Output each record below exactly. No images go in the copy.

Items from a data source
-=-=-

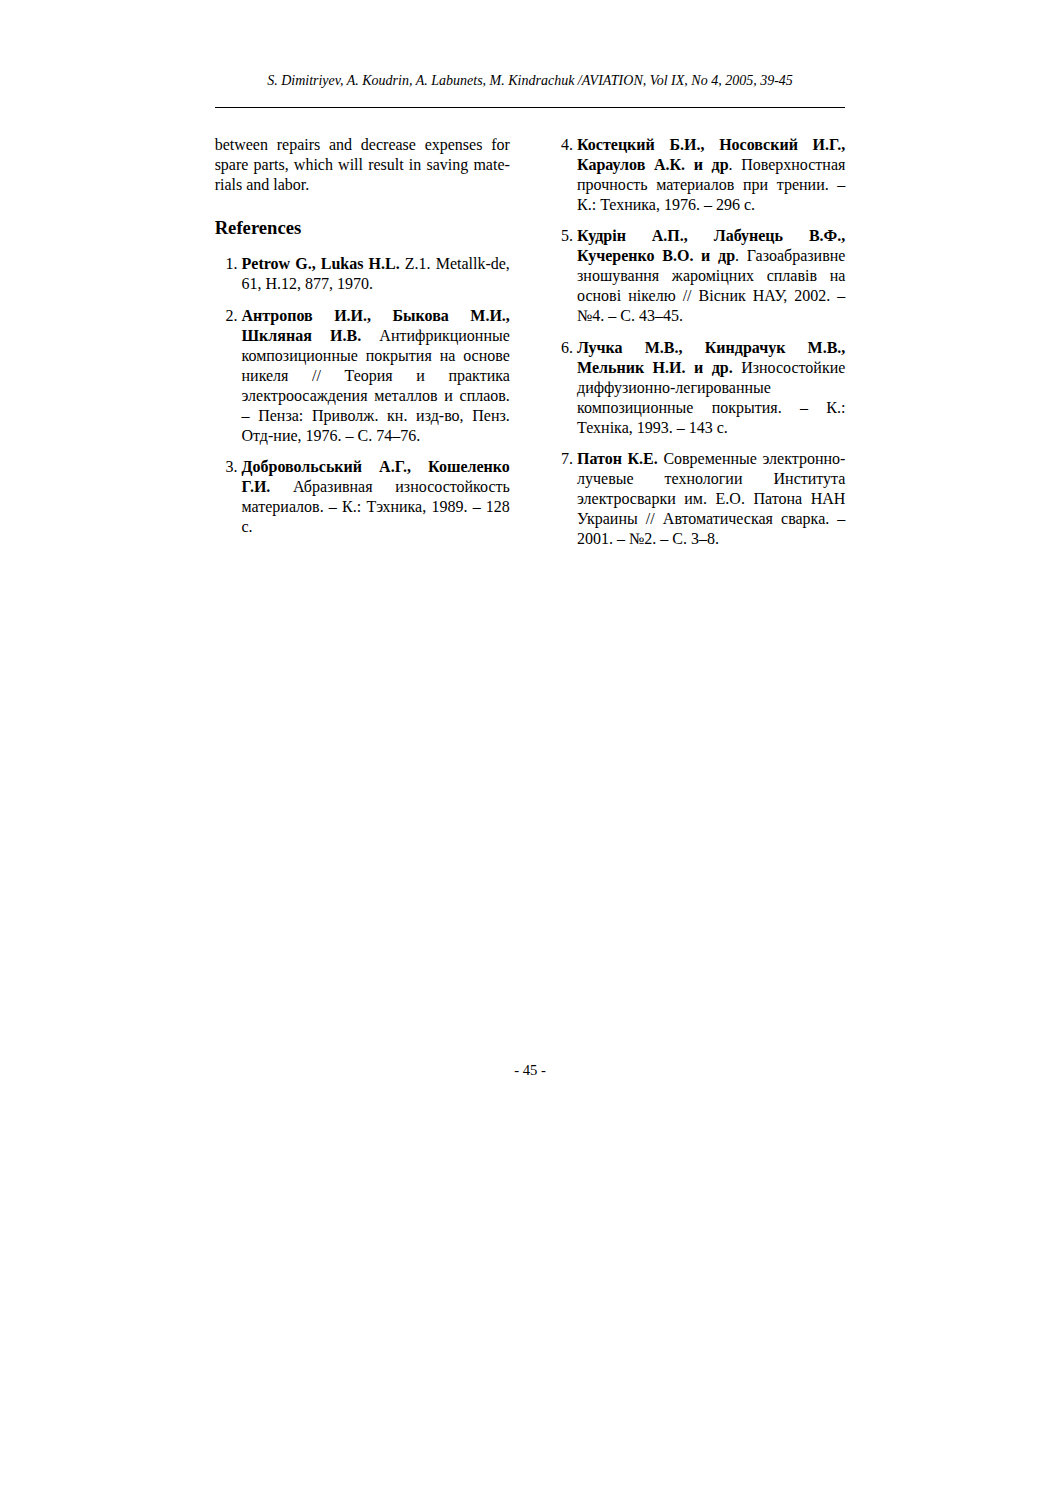S. Dimitriyev, A. Koudrin, A. Labunets, M. Kindrachuk /AVIATION, Vol IX, No 4, 2005, 39-45
between repairs and decrease expenses for spare parts, which will result in saving materials and labor.
References
Petrow G., Lukas H.L. Z.1. Metallk-de, 61, H.12, 877, 1970.
Антропов И.И., Быкова М.И., Шкляная И.В. Антифрикционные композиционные покрытия на основе никеля // Теория и практика электроосаждения металлов и сплаов. – Пенза: Приволж. кн. изд-во, Пенз. Отд-ние, 1976. – С. 74–76.
Добровольський А.Г., Кошеленко Г.И. Абразивная износостойкость материалов. – К.: Тэхника, 1989. – 128 с.
Костецкий Б.И., Носовский И.Г., Караулов А.К. и др. Поверхностная прочность материалов при трении. – К.: Техника, 1976. – 296 с.
Кудрін А.П., Лабунець В.Ф., Кучеренко В.О. и др. Газоабразивне зношування жароміцних сплавів на основі нікелю // Вісник НАУ, 2002. – №4. – С. 43–45.
Лучка М.В., Киндрачук М.В., Мельник Н.И. и др. Износостойкие диффузионно-легированные композиционные покрытия. – К.: Техніка, 1993. – 143 с.
Патон К.Е. Современные электронно-лучевые технологии Института электросварки им. Е.О. Патона НАН Украины // Автоматическая сварка. – 2001. – №2. – С. 3–8.
- 45 -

-=-=-

**TASK RESULT**:
S. Dimitriyev, A. Koudrin, A. Labunets, M. Kindrachuk /AVIATION, Vol IX, No 4, 2005, 39-45
between repairs and decrease expenses for spare parts, which will result in saving materials and labor.
References
Petrow G., Lukas H.L. Z.1. Metallk-de, 61, H.12, 877, 1970.
Антропов И.И., Быкова М.И., Шкляная И.В. Антифрикционные композиционные покрытия на основе никеля // Теория и практика электроосаждения металлов и сплаов. – Пенза: Приволж. кн. изд-во, Пенз. Отд-ние, 1976. – С. 74–76.
Добровольський А.Г., Кошеленко Г.И. Абразивная износостойкость материалов. – К.: Тэхника, 1989. – 128 с.
Костецкий Б.И., Носовский И.Г., Караулов А.К. и др. Поверхностная прочность материалов при трении. – К.: Техника, 1976. – 296 с.
Кудрін А.П., Лабунець В.Ф., Кучеренко В.О. и др. Газоабразивне зношування жароміцних сплавів на основі нікелю // Вісник НАУ, 2002. – №4. – С. 43–45.
Лучка М.В., Киндрачук М.В., Мельник Н.И. и др. Износостойкие диффузионно-легированные композиционные покрытия. – К.: Техніка, 1993. – 143 с.
Патон К.Е. Современные электронно-лучевые технологии Института электросварки им. Е.О. Патона НАН Украины // Автоматическая сварка. – 2001. – №2. – С. 3–8.
- 45 -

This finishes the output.